**Dataset entries**

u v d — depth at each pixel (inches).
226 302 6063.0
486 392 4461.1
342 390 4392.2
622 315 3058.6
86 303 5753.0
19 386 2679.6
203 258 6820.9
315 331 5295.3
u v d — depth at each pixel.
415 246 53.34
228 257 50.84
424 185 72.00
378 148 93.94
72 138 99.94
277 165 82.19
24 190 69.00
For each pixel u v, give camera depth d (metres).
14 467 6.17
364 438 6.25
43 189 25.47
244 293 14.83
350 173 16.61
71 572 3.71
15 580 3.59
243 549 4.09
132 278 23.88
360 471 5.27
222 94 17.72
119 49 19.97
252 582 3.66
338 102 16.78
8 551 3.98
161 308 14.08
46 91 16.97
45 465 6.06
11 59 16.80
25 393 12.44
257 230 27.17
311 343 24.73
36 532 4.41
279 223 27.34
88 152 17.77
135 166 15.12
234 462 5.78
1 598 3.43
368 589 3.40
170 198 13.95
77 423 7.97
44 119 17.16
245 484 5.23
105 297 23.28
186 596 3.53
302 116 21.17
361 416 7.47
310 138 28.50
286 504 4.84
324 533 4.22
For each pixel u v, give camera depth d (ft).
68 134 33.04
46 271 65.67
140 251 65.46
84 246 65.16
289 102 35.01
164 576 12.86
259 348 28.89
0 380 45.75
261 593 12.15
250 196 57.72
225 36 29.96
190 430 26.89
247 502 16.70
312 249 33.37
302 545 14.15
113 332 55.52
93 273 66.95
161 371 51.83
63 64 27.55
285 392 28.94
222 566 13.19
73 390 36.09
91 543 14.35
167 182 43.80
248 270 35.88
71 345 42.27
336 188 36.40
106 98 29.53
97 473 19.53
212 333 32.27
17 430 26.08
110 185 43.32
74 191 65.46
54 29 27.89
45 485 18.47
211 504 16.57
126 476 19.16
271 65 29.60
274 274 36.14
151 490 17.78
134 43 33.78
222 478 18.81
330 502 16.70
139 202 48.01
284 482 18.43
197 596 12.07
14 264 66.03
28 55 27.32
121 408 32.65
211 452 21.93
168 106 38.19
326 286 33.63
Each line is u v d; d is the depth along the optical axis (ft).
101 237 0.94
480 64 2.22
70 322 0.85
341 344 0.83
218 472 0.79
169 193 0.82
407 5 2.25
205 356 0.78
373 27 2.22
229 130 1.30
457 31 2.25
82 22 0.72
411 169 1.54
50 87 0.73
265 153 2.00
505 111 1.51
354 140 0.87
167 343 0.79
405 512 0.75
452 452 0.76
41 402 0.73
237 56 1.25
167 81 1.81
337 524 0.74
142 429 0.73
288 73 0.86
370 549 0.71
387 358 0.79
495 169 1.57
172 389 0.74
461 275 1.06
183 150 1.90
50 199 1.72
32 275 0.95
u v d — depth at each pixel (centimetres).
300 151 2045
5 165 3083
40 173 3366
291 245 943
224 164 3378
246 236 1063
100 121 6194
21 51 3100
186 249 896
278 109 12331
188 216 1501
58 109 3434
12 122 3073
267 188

**Exercise directions**
Return only the lines between the one holding "302 116 21.17" and the one holding "480 64 2.22", inclusive, exactly as they appear above.

**Response**
302 116 21.17
361 416 7.47
310 138 28.50
286 504 4.84
324 533 4.22
For each pixel u v, give camera depth d (ft).
68 134 33.04
46 271 65.67
140 251 65.46
84 246 65.16
289 102 35.01
164 576 12.86
259 348 28.89
0 380 45.75
261 593 12.15
250 196 57.72
225 36 29.96
190 430 26.89
247 502 16.70
312 249 33.37
302 545 14.15
113 332 55.52
93 273 66.95
161 371 51.83
63 64 27.55
285 392 28.94
222 566 13.19
73 390 36.09
91 543 14.35
167 182 43.80
248 270 35.88
71 345 42.27
336 188 36.40
106 98 29.53
97 473 19.53
212 333 32.27
17 430 26.08
110 185 43.32
74 191 65.46
54 29 27.89
45 485 18.47
211 504 16.57
126 476 19.16
271 65 29.60
274 274 36.14
151 490 17.78
134 43 33.78
222 478 18.81
330 502 16.70
139 202 48.01
284 482 18.43
197 596 12.07
14 264 66.03
28 55 27.32
121 408 32.65
211 452 21.93
168 106 38.19
326 286 33.63
Each line is u v d; d is the depth along the optical axis (ft).
101 237 0.94
480 64 2.22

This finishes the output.